** 問題 **
1 – 酒シーンについての文章のうち、「酒の種類はウィスキーが増えて」を含む箇所から書き始め、「ーンが多いようで嬉しいです。」まで来たら止めて、その部分を一字一句変えずに繰り返してください。
2 – 酒シーンについての文章を、示されている最後の文のあとから書き継いでください。

** 読む文章 **
((

いやぁ~今回はいつにも増して「濃い」酒シーン満載です!

酒の登場率は7割近くと前回に比べ上がっています。1話平均のシーン数はほぼ1回...と変わらないので、さほどムラなく呑んでいるようです。
酒の種類はウィスキーが増えてトップの10回。次いでシャンパンとブランデーが6回。あとは赤ワイン(4)・白ワイン(3)・カクテル(3)・ビール(2)・日本酒(1)...あらら、なんだか傾向が変わりましたね。赤ワインがブランデーに、白ワインがシャンパンに移ったかな。そして今回は詳細が判ったものも多く、台詞からカクテル「敗北者」と「愚か者」、ボトルからI.W.ハーパー101プルーフ(バーボン)・マーテル(コニャック)・ボルドーワイン辛口・ロマネコンティ(ブルゴーニュワイン)・カミュのナポレオン(コニャック)・キャンティ(イタリアワイン)...とかなりの収穫♪
飲み方もいつもより多く判別でき、グラスも今までワイングラスが圧倒多数だったのが、ブランデーグラスやロックグラスが増えています。今回、全体的に丁寧に描かれている酒シーンが多いようで嬉しいです。

))

コレクションの項目:

((

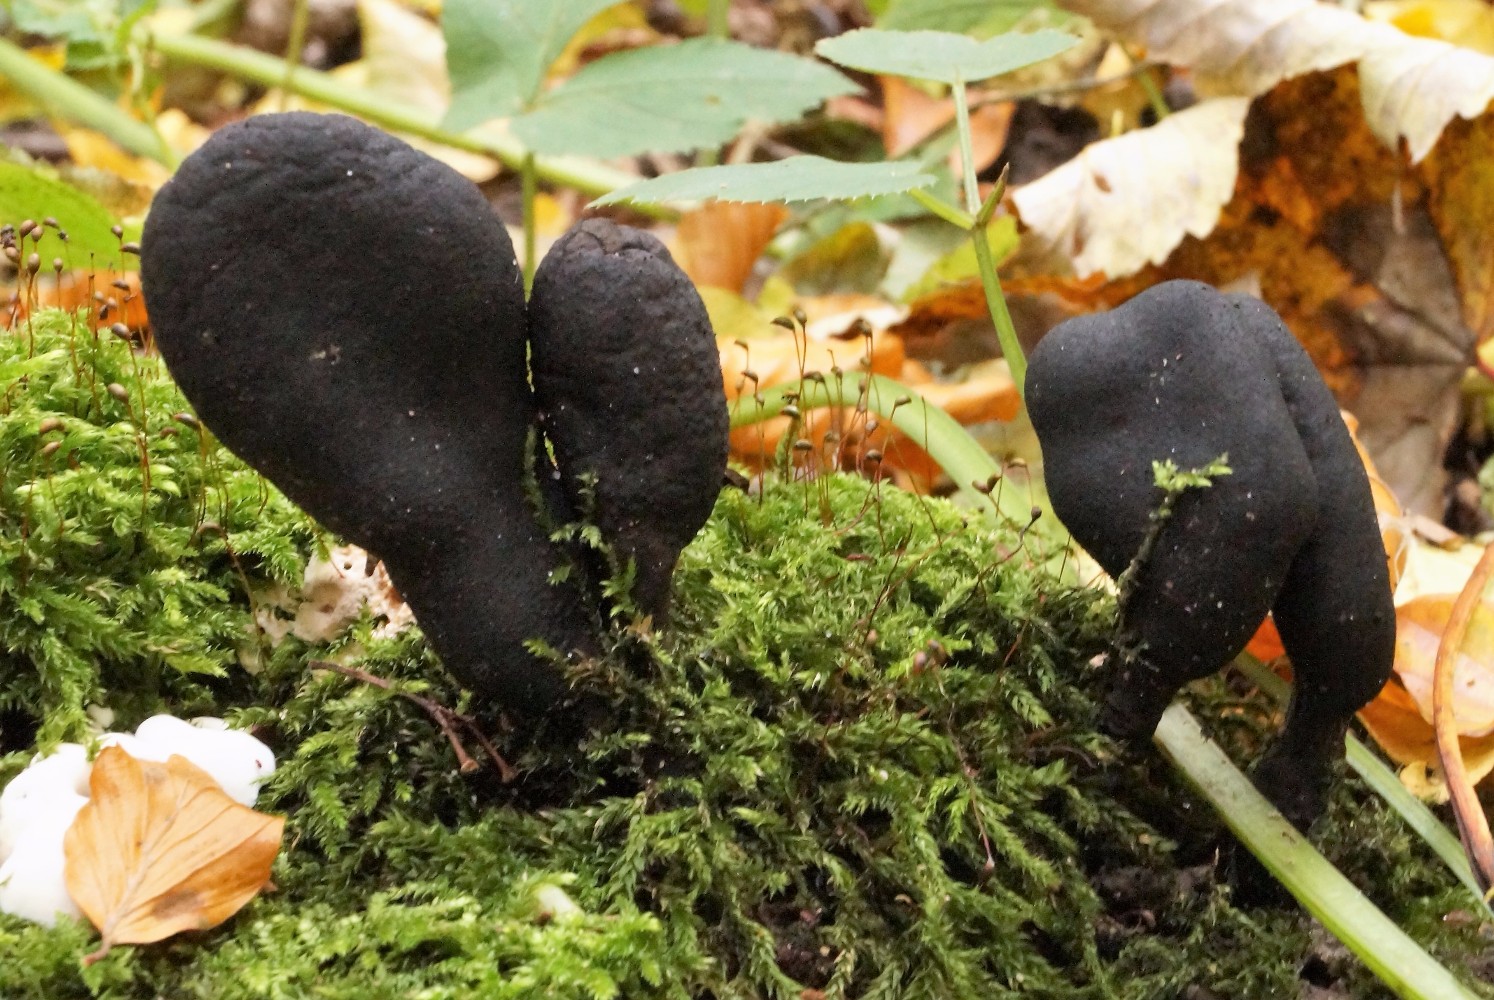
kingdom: Fungi
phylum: Ascomycota
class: Sordariomycetes
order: Xylariales
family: Xylariaceae
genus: Xylaria
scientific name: Xylaria polymorpha
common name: kølle-stødsvamp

))

** 演習の結果 **
1 –
酒の種類はウィスキーが増えてトップの10回。次いでシャンパンとブランデーが6回。あとは赤ワイン(4)・白ワイン(3)・カクテル(3)・ビール(2)・日本酒(1)...あらら、なんだか傾向が変わりましたね。赤ワインがブランデーに、白ワインがシャンパンに移ったかな。そして今回は詳細が判ったものも多く、台詞からカクテル「敗北者」と「愚か者」、ボトルからI.W.ハーパー101プルーフ(バーボン)・マーテル(コニャック)・ボルドーワイン辛口・ロマネコンティ(ブルゴーニュワイン)・カミュのナポレオン(コニャック)・キャンティ(イタリアワイン)...とかなりの収穫♪
飲み方もいつもより多く判別でき、グラスも今までワイングラスが圧倒多数だったのが、ブランデーグラスやロックグラスが増えています。今回、全体的に丁寧に描かれている酒シーンが多いようで嬉しいです。

2 –
ボトルの登場率は7割強ながら形が偏らなくなってきたし、ラベルの割合も今回高く、判読できないまでも細かい描写がよく見られます。64話や71話など酒棚にあるボトルも丁寧です。
備品は前回ゼロだったアイスペールが復活。こういうちょっとした小物も描かれていると嬉しいんですよね。

さて、恒例となった薬入り酒シーンは今回もありました。
まずはいきなりトップの61話、仕掛人はやっぱり不二子。狙いは斬鉄剣で、差し入れのバーボンに仕込み3人を眠らせた隙に持ち去ってしまいます(酷っ)
もうひとつは66話。実は「酒」とも「薬入り」とも明確にされていませんが、台詞と状況からルパンが相棒たちの酒に仕込んだと推測しました。そうでもなければこの二人が簡単に酔いつぶれて寝てしまうとは考えられません。ましてやルパンが狙われていることに最も危機感を抱いていたのは次元だし。
...あら?次元と五右衛門は両方とも被害者ですか。お気の毒様です~(^^;

では、キャラクター毎に見ていきましょう。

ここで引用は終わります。